To: Kok Chen <rtty@w7ay.net>, RTTY Reflector <rtty@contesting.com>
Subject: Re: [RTTY] A Question for Chen... Soundcards?
From: Michael Haack via RTTY <rtty@contesting.com>
Reply-to: Michael Haack <mikehaack@aol.com>
Date: Thu, 24 Mar 2016 16:42:57 -0500
List-post: <rtty@contesting.com">mailto:rtty@contesting.com>
Thanks, Chen.
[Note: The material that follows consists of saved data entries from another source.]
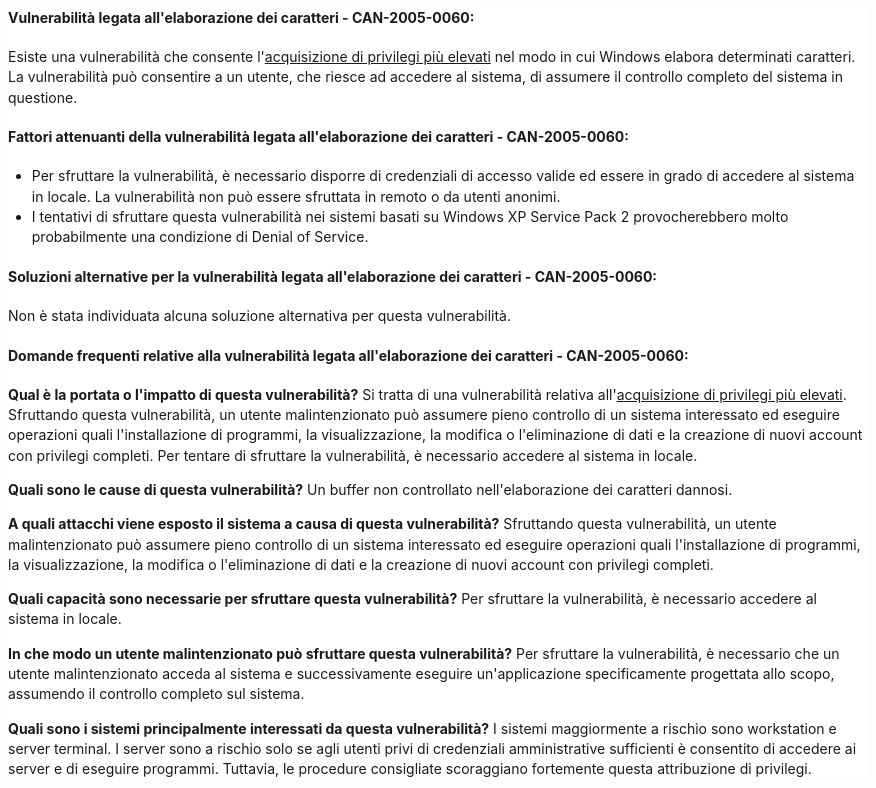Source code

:<span></span>
#### Vulnerabilità legata all'elaborazione dei caratteri - CAN-2005-0060:

Esiste una vulnerabilità che consente l'[acquisizione di privilegi più elevati](http://go.microsoft.com/fwlink/?linkid=21142) nel modo in cui Windows elabora determinati caratteri. La vulnerabilità può consentire a un utente, che riesce ad accedere al sistema, di assumere il controllo completo del sistema in questione.

#### Fattori attenuanti della vulnerabilità legata all'elaborazione dei caratteri - CAN-2005-0060:

-   Per sfruttare la vulnerabilità, è necessario disporre di credenziali di accesso valide ed essere in grado di accedere al sistema in locale. La vulnerabilità non può essere sfruttata in remoto o da utenti anonimi.
-   I tentativi di sfruttare questa vulnerabilità nei sistemi basati su Windows XP Service Pack 2 provocherebbero molto probabilmente una condizione di Denial of Service.

#### Soluzioni alternative per la vulnerabilità legata all'elaborazione dei caratteri - CAN-2005-0060:

Non è stata individuata alcuna soluzione alternativa per questa vulnerabilità.

#### Domande frequenti relative alla vulnerabilità legata all'elaborazione dei caratteri - CAN-2005-0060:

**Qual è la portata o l'impatto di questa vulnerabilità?**
Si tratta di una vulnerabilità relativa all'[acquisizione di privilegi più elevati](http://go.microsoft.com/fwlink/?linkid=21142). Sfruttando questa vulnerabilità, un utente malintenzionato può assumere pieno controllo di un sistema interessato ed eseguire operazioni quali l'installazione di programmi, la visualizzazione, la modifica o l'eliminazione di dati e la creazione di nuovi account con privilegi completi. Per tentare di sfruttare la vulnerabilità, è necessario accedere al sistema in locale.

**Quali sono le cause di questa vulnerabilità?**
Un buffer non controllato nell'elaborazione dei caratteri dannosi.

**A quali attacchi viene esposto il sistema a causa di questa vulnerabilità?**
Sfruttando questa vulnerabilità, un utente malintenzionato può assumere pieno controllo di un sistema interessato ed eseguire operazioni quali l'installazione di programmi, la visualizzazione, la modifica o l'eliminazione di dati e la creazione di nuovi account con privilegi completi.

**Quali capacità sono necessarie per sfruttare questa vulnerabilità?**
Per sfruttare la vulnerabilità, è necessario accedere al sistema in locale.

**In che modo un utente malintenzionato può sfruttare questa vulnerabilità?**
Per sfruttare la vulnerabilità, è necessario che un utente malintenzionato acceda al sistema e successivamente eseguire un'applicazione specificamente progettata allo scopo, assumendo il controllo completo sul sistema.

**Quali sono i sistemi principalmente interessati da questa vulnerabilità?**
I sistemi maggiormente a rischio sono workstation e server terminal. I server sono a rischio solo se agli utenti privi di credenziali amministrative sufficienti è consentito di accedere ai server e di eseguire programmi. Tuttavia, le procedure consigliate scoraggiano fortemente questa attribuzione di privilegi.
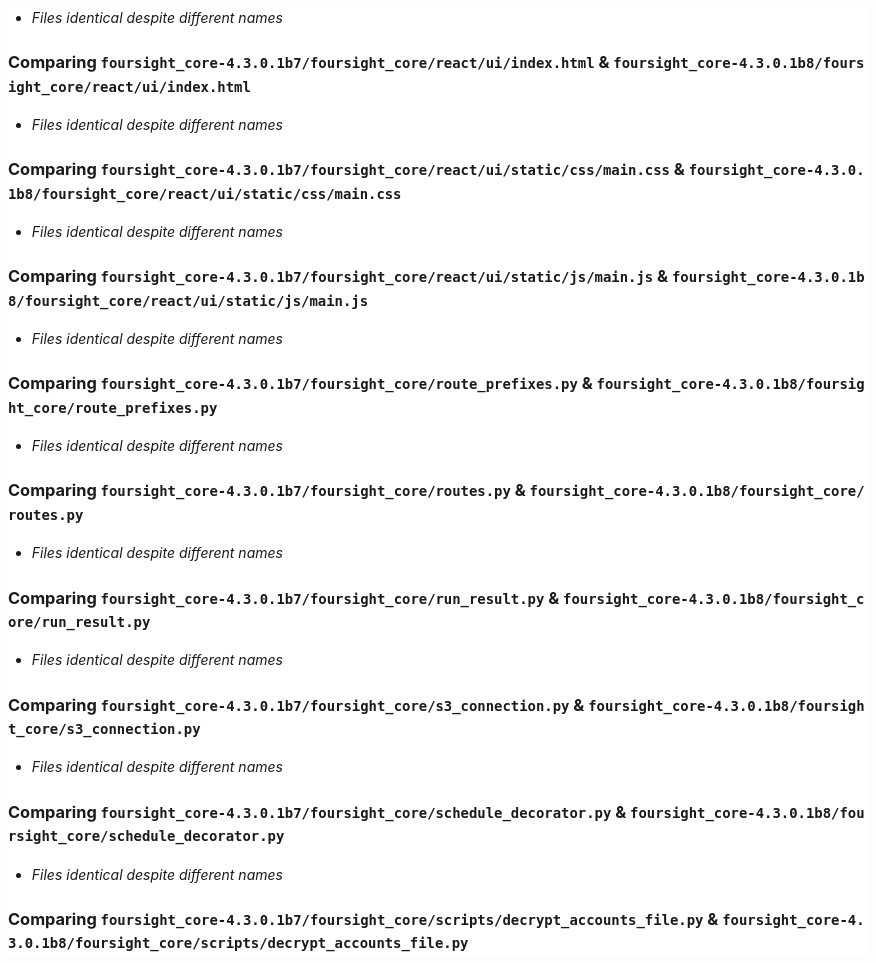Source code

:  * *Files identical despite different names*

### Comparing `foursight_core-4.3.0.1b7/foursight_core/react/ui/index.html` & `foursight_core-4.3.0.1b8/foursight_core/react/ui/index.html`

 * *Files identical despite different names*

### Comparing `foursight_core-4.3.0.1b7/foursight_core/react/ui/static/css/main.css` & `foursight_core-4.3.0.1b8/foursight_core/react/ui/static/css/main.css`

 * *Files identical despite different names*

### Comparing `foursight_core-4.3.0.1b7/foursight_core/react/ui/static/js/main.js` & `foursight_core-4.3.0.1b8/foursight_core/react/ui/static/js/main.js`

 * *Files identical despite different names*

### Comparing `foursight_core-4.3.0.1b7/foursight_core/route_prefixes.py` & `foursight_core-4.3.0.1b8/foursight_core/route_prefixes.py`

 * *Files identical despite different names*

### Comparing `foursight_core-4.3.0.1b7/foursight_core/routes.py` & `foursight_core-4.3.0.1b8/foursight_core/routes.py`

 * *Files identical despite different names*

### Comparing `foursight_core-4.3.0.1b7/foursight_core/run_result.py` & `foursight_core-4.3.0.1b8/foursight_core/run_result.py`

 * *Files identical despite different names*

### Comparing `foursight_core-4.3.0.1b7/foursight_core/s3_connection.py` & `foursight_core-4.3.0.1b8/foursight_core/s3_connection.py`

 * *Files identical despite different names*

### Comparing `foursight_core-4.3.0.1b7/foursight_core/schedule_decorator.py` & `foursight_core-4.3.0.1b8/foursight_core/schedule_decorator.py`

 * *Files identical despite different names*

### Comparing `foursight_core-4.3.0.1b7/foursight_core/scripts/decrypt_accounts_file.py` & `foursight_core-4.3.0.1b8/foursight_core/scripts/decrypt_accounts_file.py`
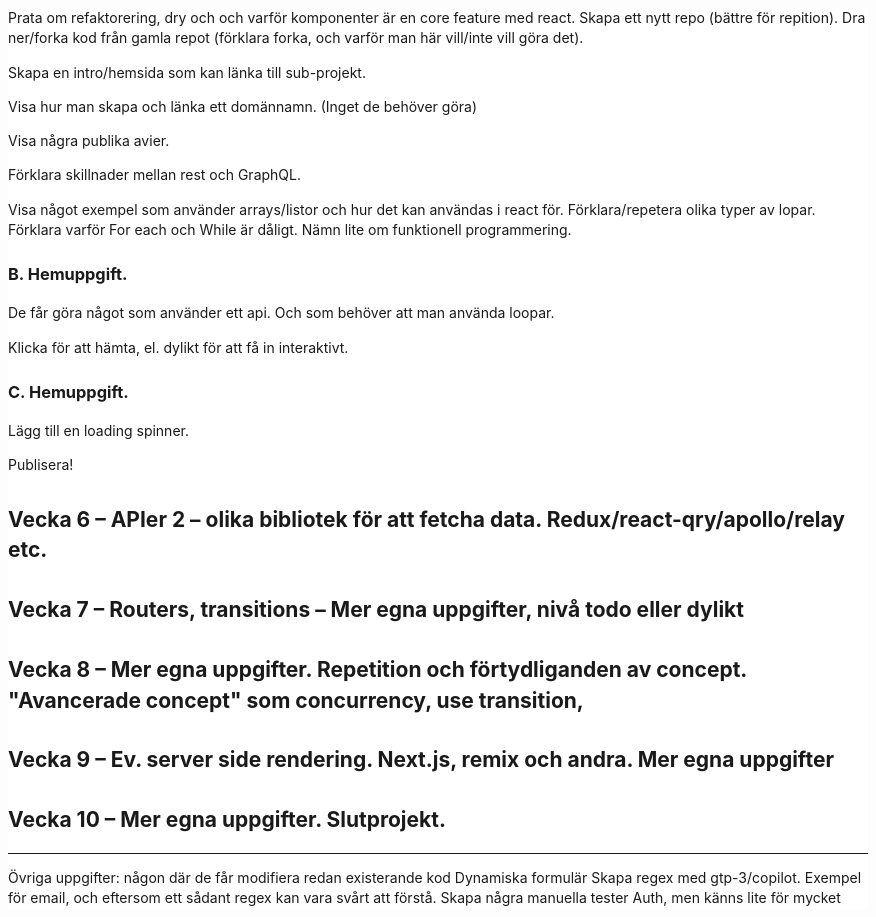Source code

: Prata om refaktorering, dry och och varför komponenter är en core feature med react. Skapa ett nytt repo (bättre för repition). Dra ner/forka kod från gamla repot (förklara forka, och varför man här vill/inte vill göra det).

Skapa en intro/hemsida som kan länka till sub-projekt.

Visa hur man skapa och länka ett domännamn. (Inget de behöver göra)

Visa några publika avier.

Förklara skillnader mellan rest och GraphQL.

Visa något exempel som använder arrays/listor och hur det kan användas i react för. Förklara/repetera olika typer av lopar. Förklara varför For each och While är dåligt. Nämn lite om funktionell programmering.

### B. Hemuppgift.

De får göra något som använder ett api. Och som behöver att man använda loopar.

Klicka för att hämta, el. dylikt för att få in interaktivt.

### C. Hemuppgift.

Lägg till en loading spinner.

Publisera!

## Vecka 6 – APIer 2 – olika bibliotek för att fetcha data. Redux/react-qry/apollo/relay etc.
## Vecka 7 – Routers, transitions – Mer egna uppgifter, nivå todo eller dylikt
## Vecka 8 – Mer egna uppgifter. Repetition och förtydliganden av concept. "Avancerade concept" som concurrency, use transition,
## Vecka 9 – Ev. server side rendering. Next.js, remix och andra. Mer egna uppgifter
## Vecka 10 – Mer egna uppgifter. Slutprojekt.



---
Övriga uppgifter: någon där de får modifiera redan existerande kod
Dynamiska formulär
Skapa regex med gtp-3/copilot. Exempel för email, och eftersom ett sådant regex kan vara svårt att förstå. Skapa några manuella tester
Auth, men känns lite för mycket




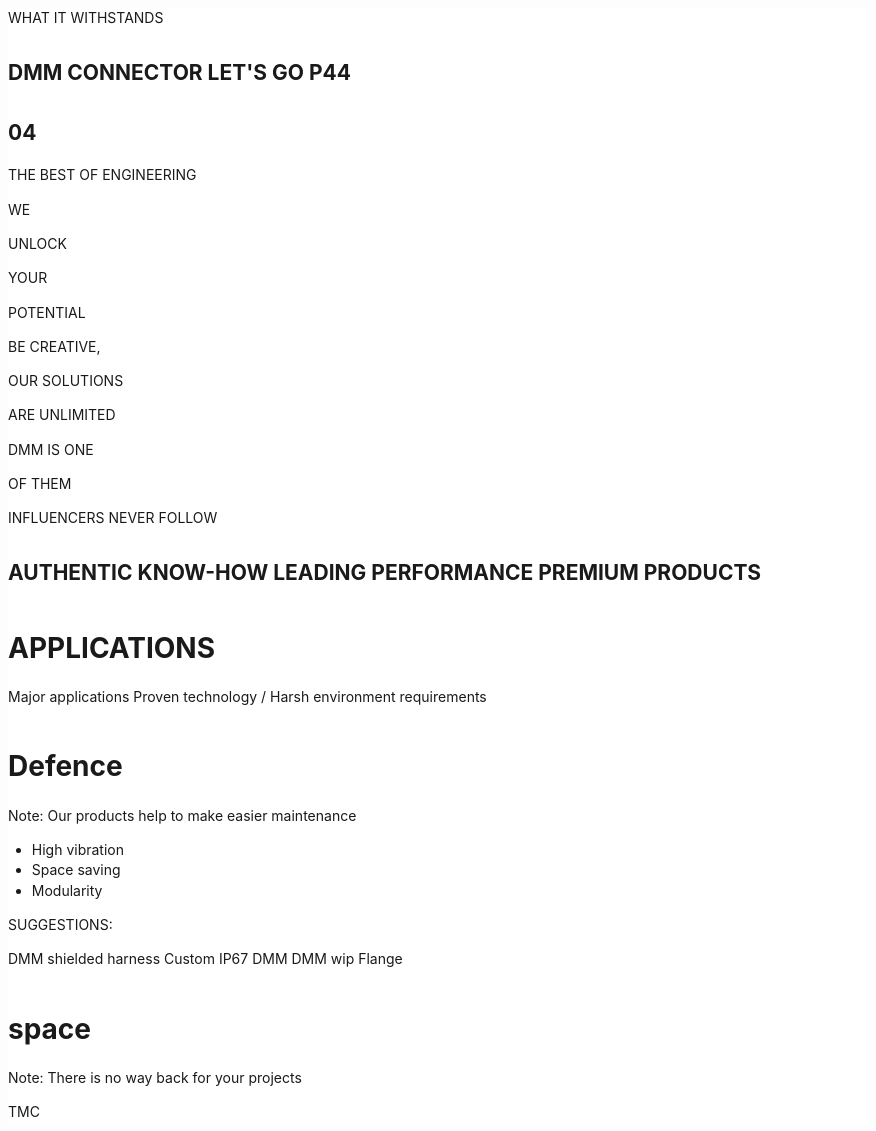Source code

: WHAT IT WITHSTANDS

DMM CONNECTOR LET'S GO P44
---
04
---


THE BEST OF ENGINEERING

WE

UNLOCK

YOUR

POTENTIAL

BE CREATIVE,

OUR SOLUTIONS

ARE UNLIMITED

DMM IS ONE

OF THEM

INFLUENCERS NEVER FOLLOW

AUTHENTIC KNOW-HOW  LEADING PERFORMANCE  PREMIUM PRODUCTS
---


# APPLICATIONS

Major applications
Proven technology / Harsh environment requirements
# Defence

Note: Our products help to make easier maintenance

- High vibration
- Space saving
- Modularity

SUGGESTIONS:

DMM shielded harness
Custom IP67 DMM
DMM wip Flange

# space
Note: There is no way back for your projects

TMC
Thanks, Ed.

The question more to the point, And Ed you got there before I did...
Is the higher DSP and processing capabilities of the external soundcards an advantage for RTTY Dxing, Or is it not really necessary?

Chen, I thought I recalled you had done some piece on the subject but wasn't sure.

Thanks Guys.





On 2016-03-24 4:06 PM, Kok Chen wrote:
On Mar 24, 2016, at 1:36 PM, Michael Haack via RTTY wrote:

Is there a decided advantage to using a high powered external sound card vs the 
internal card for RTTY/MMTTY/2tone use?
I am not sure what you mean by a "high powered" sound card.  Sound card works 
with millivolts to hundreds of millivolts, and very high input impedances.  Very little 
power involved.

If you mean the dynamic range of the sound card, I think I have already 
addressed that in an earlier posting.

You can measure your own sound card by using free spectrum analyzer programs 
that exists in all the OS platforms that I know. (On Mac OS X, you can use my 
Amici spectrum analyzer/tracking generator program.)

With the radio tuned to atmospheric noise (no signal), measure the difference 
between the noise floor and the full scale (clipping level).

If you are running 48000 samples/second, there is another 27 dB or so of 
available dynamic range from the processing gain from a good modem.  If you use 
24000, samples per second, you have 3 dB less (24 dB processing gain).

Add the processing gain to what you measured earlier, and you pretty much have 
the dynamic range of your modem.

If this number is greater than your receiver's dynamic range, the sound card is 
adequate.  If this number is worse than your receiver, you will either need to 
use a better sound card, or ride the gain of the sound card so that a signal is 
always higher than the noise floor, but is not clipping.

If you are using a wideband system (e.g., for a skimmer or a wideband RTTY 
demodulator), you will also need to measure the intermodulation distortion and 
the harmonic distortion of the sound card.